Crabtree also diversified. In addition to his special event, portraits and aerial work, he added a print shop, private lessons and workshops, real estate, commercial, stock, and advertising photography to the mix.
“I run the gamut in order to survive. Photography overhead is pretty expensive,” he said.
“I pursued this not as an artist but as business,” said Callicrate, who supplements his income by rewiring antique and modern lighting and working on collaborative pieces with other artists. “What is a true artist? The idea of profitability doesn’t enter into the equation in pure art. I use the term `artist’ very loosely in reference to me.”
The drive for marketing and saleability often conflicts with the desire to pursue art for the sake of creativity.

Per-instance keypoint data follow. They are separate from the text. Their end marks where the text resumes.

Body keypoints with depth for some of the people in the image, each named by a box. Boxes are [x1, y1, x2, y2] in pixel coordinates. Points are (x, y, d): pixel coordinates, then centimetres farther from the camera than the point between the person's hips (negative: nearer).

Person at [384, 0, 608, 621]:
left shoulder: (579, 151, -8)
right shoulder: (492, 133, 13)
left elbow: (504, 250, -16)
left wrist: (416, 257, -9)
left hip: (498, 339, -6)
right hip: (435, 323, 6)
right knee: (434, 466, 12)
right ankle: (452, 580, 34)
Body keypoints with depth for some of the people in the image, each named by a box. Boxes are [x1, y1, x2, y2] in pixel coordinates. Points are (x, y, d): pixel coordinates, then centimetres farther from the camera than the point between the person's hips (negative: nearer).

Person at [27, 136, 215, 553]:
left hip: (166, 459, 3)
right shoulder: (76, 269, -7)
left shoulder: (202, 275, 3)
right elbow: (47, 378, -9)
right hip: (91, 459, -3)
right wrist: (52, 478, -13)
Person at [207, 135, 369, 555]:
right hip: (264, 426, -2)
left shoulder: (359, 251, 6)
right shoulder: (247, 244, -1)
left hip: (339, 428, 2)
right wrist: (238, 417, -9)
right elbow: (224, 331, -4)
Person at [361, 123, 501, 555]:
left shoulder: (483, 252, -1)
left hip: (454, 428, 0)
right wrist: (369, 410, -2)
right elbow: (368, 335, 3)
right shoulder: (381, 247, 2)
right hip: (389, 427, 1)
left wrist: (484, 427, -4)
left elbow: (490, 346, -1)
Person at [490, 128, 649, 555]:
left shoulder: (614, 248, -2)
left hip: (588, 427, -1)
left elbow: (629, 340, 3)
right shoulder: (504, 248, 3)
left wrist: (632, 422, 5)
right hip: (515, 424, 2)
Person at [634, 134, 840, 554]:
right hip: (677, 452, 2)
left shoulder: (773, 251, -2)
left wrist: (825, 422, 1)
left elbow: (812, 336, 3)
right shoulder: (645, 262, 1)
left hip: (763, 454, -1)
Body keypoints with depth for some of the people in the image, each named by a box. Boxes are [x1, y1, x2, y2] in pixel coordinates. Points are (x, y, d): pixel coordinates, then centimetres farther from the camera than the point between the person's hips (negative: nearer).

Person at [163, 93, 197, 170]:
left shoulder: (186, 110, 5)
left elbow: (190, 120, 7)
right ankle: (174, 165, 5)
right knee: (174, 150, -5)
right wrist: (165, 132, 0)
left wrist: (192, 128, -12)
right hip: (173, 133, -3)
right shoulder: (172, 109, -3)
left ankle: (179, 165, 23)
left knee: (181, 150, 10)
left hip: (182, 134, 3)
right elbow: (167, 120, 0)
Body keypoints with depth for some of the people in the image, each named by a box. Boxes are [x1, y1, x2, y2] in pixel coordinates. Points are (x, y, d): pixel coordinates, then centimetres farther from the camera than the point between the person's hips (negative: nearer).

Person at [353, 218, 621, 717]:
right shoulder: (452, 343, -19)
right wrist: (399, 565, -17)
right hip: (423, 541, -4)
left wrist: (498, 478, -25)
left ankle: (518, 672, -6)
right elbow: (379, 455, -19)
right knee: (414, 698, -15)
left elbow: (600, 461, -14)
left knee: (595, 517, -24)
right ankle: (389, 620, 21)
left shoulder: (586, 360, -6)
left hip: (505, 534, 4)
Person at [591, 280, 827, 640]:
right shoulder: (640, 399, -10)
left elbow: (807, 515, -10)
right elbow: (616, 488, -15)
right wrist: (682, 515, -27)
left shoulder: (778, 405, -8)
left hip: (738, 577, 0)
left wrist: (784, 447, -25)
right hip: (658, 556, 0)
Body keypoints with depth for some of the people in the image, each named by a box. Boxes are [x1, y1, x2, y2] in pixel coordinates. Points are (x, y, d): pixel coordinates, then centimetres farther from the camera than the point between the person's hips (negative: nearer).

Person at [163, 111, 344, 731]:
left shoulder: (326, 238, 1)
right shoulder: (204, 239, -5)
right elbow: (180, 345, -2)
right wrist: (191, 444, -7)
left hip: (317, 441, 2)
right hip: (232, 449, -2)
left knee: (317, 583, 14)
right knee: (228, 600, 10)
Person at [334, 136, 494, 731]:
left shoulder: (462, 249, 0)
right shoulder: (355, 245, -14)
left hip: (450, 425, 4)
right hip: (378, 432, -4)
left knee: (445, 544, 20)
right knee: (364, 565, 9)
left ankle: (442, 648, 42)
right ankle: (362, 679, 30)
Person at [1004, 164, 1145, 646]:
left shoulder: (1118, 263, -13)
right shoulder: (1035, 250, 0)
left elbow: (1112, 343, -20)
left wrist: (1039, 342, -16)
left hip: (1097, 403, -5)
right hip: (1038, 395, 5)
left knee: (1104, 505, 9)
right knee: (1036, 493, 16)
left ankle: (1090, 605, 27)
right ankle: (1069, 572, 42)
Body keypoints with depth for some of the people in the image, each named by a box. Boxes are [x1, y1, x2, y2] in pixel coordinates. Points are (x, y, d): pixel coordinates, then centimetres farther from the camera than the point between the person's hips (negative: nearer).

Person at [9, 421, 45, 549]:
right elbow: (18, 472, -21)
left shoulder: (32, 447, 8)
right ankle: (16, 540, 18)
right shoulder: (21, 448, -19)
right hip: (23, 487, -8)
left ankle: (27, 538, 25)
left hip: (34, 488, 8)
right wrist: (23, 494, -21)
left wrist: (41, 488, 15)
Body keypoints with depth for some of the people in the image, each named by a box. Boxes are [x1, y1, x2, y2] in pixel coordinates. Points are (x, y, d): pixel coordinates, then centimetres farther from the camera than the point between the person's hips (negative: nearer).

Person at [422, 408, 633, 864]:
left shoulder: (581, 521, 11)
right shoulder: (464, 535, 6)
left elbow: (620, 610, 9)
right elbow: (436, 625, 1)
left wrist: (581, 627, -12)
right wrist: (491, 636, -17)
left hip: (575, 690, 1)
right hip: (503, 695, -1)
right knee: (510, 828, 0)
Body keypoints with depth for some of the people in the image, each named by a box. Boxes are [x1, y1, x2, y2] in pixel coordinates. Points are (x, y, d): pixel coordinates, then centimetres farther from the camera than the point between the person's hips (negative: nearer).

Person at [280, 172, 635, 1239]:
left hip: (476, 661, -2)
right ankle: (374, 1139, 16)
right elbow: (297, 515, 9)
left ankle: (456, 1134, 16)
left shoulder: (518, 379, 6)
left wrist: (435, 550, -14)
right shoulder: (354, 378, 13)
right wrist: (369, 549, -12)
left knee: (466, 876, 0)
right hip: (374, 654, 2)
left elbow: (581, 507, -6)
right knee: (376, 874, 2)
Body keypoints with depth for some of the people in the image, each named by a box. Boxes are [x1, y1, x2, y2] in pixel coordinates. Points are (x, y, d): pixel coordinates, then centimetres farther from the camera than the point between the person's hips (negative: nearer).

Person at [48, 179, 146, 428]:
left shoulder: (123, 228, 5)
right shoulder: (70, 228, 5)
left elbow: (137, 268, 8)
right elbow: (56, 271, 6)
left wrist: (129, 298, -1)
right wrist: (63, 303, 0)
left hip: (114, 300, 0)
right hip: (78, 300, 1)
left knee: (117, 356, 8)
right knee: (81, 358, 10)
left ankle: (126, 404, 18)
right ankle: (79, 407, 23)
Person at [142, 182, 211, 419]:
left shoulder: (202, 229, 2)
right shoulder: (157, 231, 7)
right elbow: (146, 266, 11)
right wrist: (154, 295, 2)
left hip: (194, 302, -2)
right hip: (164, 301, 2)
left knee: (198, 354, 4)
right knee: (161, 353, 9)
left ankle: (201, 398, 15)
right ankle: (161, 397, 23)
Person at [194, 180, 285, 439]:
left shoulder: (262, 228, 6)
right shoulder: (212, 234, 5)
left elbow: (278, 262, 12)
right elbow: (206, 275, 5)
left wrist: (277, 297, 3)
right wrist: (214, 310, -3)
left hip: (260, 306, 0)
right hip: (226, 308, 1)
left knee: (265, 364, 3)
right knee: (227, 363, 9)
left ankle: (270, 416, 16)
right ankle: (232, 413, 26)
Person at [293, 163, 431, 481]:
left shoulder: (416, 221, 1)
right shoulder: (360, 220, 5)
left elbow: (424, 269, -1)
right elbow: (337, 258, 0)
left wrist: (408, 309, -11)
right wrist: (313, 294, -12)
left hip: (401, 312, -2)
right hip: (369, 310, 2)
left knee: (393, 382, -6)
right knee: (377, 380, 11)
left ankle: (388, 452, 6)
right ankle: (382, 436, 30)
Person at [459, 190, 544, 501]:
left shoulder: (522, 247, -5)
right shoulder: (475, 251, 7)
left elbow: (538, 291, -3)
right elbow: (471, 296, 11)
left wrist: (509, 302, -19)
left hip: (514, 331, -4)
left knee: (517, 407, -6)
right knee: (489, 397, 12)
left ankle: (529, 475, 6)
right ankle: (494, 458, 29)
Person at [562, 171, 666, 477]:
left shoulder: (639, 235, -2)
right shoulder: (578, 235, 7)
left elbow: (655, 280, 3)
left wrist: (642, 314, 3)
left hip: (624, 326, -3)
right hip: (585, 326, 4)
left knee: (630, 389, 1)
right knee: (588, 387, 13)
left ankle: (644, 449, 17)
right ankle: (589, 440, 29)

“Commercialism has a lot to do with success and pleasing wealthy clients in their homes. That’s not what my gift is. I’m not very good at marketing,” said Gibbons. “For marketing, saleable artists need two to three paintings a week to become polished.” Gibbons paints six paintings a year and often sells only one or two.
“I will usually choose the art over the marketing. I would say I am trying to keep my vision in mind by becoming the best painter I can be. I realize I need to work on the `marketing’ aspect,” added Lemon.
As much as they tout the need to market themselves, few local artists advertise, have their own Web sites or even their own business cards, relying instead on repeat clientele and word of mouth.
Lack of public support
While marketing is tough, many local artists wish their adopted community was more receptive to their work. Since the Castle Peak Arts Council disbanded in the late 1980s because of the lack of public support, the local art community has been left to its own devices.
“The arts council used to be very active, but we had very little response,” said Gibbons, who was the president of the council from 1984 to 1987. “Downvalley cultural development has not been a priority.”
Gibbons remembers a time when Colorado Mountain College was more active in promoting local artists, running workshops and playing host to events to give local artists a venue to show and sell work.
“CMC used to be an art school and was really art friendly. You don’t see anything like that any more,” said Nottingham, who shows her work at craft fairs, local art shows like the Minturn Market, and online.
Callicrate, who sells his work mostly through magazine advertising and word of mouth, added, “I think downvalley has the elements to be attractive to artists who are trying to make it, but the artists need to support themselves in order to create a draw for art lovers, buyers and creators.”